== Extracted data
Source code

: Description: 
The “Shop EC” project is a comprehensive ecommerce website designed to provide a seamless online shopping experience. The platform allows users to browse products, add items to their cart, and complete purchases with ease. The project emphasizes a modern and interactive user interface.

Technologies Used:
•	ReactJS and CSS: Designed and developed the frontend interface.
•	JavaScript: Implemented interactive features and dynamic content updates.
====
== Extracted data
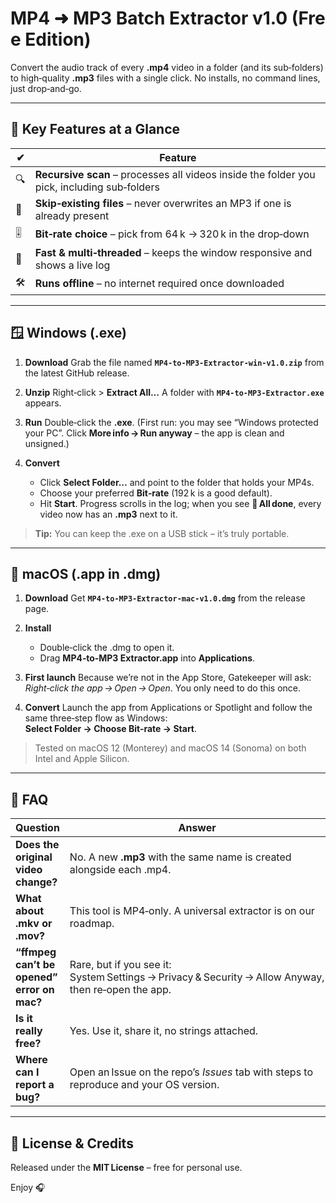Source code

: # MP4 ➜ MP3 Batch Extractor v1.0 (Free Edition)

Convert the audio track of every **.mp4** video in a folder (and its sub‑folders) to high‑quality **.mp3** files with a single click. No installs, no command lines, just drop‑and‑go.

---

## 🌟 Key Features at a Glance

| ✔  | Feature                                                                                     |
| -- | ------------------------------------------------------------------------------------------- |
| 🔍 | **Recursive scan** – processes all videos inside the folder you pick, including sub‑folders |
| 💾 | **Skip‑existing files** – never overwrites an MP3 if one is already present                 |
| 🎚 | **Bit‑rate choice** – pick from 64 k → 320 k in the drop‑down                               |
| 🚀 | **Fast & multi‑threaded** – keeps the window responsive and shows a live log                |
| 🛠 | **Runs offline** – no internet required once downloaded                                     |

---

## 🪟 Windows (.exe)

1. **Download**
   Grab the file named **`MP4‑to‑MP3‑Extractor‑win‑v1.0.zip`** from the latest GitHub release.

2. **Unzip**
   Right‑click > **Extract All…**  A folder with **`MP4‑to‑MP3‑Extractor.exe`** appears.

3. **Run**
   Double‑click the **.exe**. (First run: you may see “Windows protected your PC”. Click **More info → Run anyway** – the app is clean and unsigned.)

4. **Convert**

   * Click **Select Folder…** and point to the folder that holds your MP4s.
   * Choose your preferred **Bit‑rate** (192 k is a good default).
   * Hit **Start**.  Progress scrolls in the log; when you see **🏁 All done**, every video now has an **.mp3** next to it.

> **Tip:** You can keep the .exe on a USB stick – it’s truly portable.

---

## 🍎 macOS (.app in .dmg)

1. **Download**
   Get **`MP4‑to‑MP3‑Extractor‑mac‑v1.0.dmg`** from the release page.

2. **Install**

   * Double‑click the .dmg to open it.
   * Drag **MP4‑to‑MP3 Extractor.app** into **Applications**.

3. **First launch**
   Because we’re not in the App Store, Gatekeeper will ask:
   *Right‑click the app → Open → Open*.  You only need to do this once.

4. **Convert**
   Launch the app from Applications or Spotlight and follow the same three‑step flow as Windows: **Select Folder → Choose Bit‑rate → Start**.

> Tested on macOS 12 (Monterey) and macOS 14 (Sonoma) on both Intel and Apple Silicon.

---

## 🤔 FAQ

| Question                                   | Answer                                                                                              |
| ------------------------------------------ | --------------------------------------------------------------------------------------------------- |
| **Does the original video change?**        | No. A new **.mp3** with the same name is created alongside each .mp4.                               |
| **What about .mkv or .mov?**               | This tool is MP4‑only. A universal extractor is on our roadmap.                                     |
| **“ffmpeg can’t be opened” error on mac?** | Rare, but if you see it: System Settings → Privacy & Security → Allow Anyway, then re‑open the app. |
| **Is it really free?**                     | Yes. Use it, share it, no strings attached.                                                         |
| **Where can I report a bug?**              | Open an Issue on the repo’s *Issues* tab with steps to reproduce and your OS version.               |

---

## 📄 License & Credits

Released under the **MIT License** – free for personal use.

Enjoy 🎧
====
Activity
Scan the material above for lines holding "folders" and copy each of them.

Task solution
Convert the audio track of every **.mp4** video in a folder (and its sub‑folders) to high‑quality **.mp3** files with a single click. No installs, no command lines, just drop‑and‑go.
| 🔍 | **Recursive scan** – processes all videos inside the folder you pick, including sub‑folders |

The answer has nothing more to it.